Even Verizon, which has not seen the same growth as the other companies is spending more on capital expenditures than it did before the neutrality rules were put in place. In 2015, the year where Pai contends investment sunk to levels unseen outside of a recession, Verizon spent $17.8 billion on capital investments, more than in any other year since the U.S. came out of the recession.

Verizon’s most recent capital expenditures ($17.1 billion for 2016) are virtually identical to the amount spent in 2014, all of which is higher than the $16.2-$16.6 billion the company spent in the supposed glory years of post-recession investment.

Even CenturyLink, which has seen its stock price cut in half, managed to spend more in 2016 ($2.96 billion) on capital expenditures than it did in 2015 ($2.86 billion).

So maybe Pai was referencing capital investments by broadband backbone providers, those companies that connect all the disparate user-facing networks into one cohesive system? Again, the investment numbers don’t pan out.

Level 3 Communications, which is currently being acquired by CenturyLink, spent $1.33 billion in 2016, more than it spent in either 2015 ($1.23 billion) or 2014 ($1.25 billion). Cogent Communications spent $45.2 million last year, up from $35.6 million in 2015.

The numbers seen in these earnings reports generally jive with what many of these companies told investors at the beginning of 2016 — that they would continue to spend money on expanding and improving their networks.

So what is Pai’s justification for this claim? According to a rep at the FCC, the Chairman’s comment was based on data provided by USTelecom, the industry’s lobbying arm that is actively pushing for the FCC and Congress to roll back net neutrality and privacy regulations on broadband providers.

The FCC has not responded to our query as to why Chairman Pai would use data provided by industry lobbyists over the actual numbers these companies are providing publicly.

Pai also inexplicably claimed today that his decision to end the FCC’s investigation into “zero-rating” — the practice of not counting certain types of data against users’ monthly allotments — was somehow the impetus for the resurgence in unlimited data plans from wireless providers.

As The Verge notes, unlimited data plans really have nothing to do with zero-rating.
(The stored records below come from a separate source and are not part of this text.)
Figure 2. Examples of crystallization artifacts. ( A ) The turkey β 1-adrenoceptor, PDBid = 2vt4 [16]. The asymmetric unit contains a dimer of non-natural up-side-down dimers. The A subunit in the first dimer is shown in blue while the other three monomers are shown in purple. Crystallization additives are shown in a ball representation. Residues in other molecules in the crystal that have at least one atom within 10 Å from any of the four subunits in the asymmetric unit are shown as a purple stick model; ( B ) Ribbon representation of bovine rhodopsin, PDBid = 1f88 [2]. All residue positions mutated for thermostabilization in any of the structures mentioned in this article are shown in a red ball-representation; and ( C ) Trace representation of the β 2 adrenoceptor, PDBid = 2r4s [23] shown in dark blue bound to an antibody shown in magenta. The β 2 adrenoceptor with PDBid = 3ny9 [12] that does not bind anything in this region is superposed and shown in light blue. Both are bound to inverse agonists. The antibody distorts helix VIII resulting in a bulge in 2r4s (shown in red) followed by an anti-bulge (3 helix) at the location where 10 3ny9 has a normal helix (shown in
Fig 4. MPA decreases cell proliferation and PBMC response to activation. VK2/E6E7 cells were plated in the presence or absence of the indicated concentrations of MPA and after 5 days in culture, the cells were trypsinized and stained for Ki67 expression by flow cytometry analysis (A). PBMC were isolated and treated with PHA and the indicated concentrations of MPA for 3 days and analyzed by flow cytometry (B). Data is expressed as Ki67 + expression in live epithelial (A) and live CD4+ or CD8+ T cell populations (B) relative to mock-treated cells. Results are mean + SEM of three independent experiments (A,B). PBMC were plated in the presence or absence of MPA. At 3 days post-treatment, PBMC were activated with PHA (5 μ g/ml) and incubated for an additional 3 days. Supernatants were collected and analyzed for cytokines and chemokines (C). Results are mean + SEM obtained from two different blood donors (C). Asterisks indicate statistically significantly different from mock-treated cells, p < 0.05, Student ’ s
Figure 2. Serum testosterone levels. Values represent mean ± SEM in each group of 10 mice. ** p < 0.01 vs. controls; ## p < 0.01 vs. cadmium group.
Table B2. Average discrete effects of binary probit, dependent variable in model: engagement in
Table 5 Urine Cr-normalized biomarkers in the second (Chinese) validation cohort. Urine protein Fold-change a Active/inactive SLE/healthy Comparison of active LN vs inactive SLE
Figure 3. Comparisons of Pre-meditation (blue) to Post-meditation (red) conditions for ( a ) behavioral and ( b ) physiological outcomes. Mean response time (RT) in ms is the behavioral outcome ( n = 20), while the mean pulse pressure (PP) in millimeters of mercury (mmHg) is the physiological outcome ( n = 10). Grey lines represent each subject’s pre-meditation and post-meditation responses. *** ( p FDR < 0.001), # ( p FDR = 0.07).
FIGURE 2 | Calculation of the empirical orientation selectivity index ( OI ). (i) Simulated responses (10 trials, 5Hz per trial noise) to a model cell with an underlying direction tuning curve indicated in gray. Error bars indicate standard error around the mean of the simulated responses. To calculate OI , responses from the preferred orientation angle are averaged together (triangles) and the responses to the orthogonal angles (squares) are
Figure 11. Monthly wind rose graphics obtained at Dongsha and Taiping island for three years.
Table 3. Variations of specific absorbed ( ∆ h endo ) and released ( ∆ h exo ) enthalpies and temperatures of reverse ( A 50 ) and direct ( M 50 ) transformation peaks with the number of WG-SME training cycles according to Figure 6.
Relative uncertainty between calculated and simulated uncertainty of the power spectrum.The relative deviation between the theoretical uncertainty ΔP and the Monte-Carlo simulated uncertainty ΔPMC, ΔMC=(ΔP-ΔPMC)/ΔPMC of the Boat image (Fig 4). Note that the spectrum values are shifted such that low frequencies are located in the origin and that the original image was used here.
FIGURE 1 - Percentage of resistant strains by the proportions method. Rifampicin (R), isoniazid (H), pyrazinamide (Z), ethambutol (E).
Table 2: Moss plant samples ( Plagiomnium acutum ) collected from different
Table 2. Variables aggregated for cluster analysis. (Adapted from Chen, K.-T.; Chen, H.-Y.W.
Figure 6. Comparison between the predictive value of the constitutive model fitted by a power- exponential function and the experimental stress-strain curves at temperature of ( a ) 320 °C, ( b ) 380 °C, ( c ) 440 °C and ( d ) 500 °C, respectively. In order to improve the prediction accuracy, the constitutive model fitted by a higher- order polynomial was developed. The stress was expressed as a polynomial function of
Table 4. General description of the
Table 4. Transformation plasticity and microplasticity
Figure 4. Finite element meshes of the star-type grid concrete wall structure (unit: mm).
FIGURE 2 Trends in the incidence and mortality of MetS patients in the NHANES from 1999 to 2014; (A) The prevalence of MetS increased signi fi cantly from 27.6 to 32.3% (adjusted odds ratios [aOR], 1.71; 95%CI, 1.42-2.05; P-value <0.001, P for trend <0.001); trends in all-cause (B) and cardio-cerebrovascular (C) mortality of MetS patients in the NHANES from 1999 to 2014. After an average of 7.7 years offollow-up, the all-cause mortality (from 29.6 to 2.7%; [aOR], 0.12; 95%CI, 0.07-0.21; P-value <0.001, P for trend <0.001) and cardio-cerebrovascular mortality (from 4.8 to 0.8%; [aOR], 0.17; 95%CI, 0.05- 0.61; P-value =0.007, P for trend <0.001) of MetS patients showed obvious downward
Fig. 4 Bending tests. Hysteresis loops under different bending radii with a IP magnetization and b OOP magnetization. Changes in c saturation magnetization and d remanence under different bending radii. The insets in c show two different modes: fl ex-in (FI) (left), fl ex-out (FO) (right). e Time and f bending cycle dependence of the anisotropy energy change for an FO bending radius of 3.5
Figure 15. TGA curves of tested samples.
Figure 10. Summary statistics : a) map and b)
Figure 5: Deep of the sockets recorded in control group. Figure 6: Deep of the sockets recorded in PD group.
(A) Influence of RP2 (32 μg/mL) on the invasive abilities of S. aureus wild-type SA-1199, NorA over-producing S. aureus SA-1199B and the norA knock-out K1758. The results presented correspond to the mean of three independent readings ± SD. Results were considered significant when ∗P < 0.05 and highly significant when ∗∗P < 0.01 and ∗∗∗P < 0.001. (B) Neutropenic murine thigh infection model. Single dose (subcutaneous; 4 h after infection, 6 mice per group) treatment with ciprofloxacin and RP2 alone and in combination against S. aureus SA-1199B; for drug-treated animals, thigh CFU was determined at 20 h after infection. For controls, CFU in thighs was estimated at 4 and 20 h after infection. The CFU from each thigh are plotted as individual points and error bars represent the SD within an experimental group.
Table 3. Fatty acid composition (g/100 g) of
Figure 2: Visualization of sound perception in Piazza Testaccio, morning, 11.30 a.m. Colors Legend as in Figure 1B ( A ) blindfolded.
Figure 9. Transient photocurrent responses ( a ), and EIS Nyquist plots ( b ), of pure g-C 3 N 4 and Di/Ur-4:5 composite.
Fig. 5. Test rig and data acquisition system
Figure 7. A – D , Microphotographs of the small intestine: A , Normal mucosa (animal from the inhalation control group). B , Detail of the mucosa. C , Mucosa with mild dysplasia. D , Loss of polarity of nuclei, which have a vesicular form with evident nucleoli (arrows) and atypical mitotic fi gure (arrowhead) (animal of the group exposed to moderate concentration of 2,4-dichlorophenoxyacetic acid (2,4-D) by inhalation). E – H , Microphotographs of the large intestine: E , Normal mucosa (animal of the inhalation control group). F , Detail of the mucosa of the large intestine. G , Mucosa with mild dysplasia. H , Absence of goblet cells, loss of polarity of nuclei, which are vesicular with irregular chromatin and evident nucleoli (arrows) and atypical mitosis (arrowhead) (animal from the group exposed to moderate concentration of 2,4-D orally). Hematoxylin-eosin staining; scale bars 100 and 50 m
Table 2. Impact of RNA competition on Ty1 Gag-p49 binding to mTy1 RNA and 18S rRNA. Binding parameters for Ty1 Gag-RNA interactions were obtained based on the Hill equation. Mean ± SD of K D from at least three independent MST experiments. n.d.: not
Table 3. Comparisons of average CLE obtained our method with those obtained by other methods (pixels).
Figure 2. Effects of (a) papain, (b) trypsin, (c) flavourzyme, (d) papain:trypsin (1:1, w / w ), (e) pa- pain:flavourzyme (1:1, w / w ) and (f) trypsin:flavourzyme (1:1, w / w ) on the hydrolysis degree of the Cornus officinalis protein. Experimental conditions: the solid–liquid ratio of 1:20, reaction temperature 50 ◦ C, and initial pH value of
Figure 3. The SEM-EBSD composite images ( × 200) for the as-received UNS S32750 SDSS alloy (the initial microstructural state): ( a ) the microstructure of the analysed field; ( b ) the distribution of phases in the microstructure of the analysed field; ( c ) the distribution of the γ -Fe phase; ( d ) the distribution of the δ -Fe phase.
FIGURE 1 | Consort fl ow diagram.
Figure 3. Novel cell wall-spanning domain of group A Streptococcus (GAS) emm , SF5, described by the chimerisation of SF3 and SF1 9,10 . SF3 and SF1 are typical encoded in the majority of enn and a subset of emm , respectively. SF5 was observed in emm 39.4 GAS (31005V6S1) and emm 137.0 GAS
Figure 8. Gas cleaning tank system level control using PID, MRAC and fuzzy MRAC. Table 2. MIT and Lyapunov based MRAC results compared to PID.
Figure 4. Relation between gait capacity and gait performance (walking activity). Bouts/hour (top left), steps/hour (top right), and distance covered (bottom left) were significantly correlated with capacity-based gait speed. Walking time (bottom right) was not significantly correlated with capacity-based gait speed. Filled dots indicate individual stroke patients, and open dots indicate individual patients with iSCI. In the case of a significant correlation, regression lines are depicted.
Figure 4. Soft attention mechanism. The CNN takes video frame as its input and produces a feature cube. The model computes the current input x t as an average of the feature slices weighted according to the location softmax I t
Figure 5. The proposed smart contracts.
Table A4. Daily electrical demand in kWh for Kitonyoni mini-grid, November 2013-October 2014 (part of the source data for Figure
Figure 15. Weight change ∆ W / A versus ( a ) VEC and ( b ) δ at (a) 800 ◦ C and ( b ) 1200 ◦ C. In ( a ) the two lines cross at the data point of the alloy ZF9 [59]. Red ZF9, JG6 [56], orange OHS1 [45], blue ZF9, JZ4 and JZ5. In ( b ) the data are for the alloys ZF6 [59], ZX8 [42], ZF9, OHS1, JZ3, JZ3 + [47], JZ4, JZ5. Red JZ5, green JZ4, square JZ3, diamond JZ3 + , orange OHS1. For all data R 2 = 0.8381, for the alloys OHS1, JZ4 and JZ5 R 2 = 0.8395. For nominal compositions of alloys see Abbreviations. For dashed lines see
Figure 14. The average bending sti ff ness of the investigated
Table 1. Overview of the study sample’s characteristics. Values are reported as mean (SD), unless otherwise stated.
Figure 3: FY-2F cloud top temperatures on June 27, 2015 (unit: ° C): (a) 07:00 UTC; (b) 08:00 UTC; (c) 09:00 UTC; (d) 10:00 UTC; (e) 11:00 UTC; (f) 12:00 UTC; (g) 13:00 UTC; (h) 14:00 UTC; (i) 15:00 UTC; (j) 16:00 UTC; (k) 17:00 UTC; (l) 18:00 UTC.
For example, AT&T zero-rates DirecTV and DirecTV Now video streams for its wireless customers. That doesn’t make it an unlimited data plan (unless your entire data usage is DirecTV video). Similarly, Verizon doesn’t count streamed NFL games against data plans, but that’s not the same as an unlimited data plan. The fact that an FCC Chair doesn’t understand the difference — or is willing to gloss over this disparity — should be a cause for concern (for anyone who isn’t a telecom executive).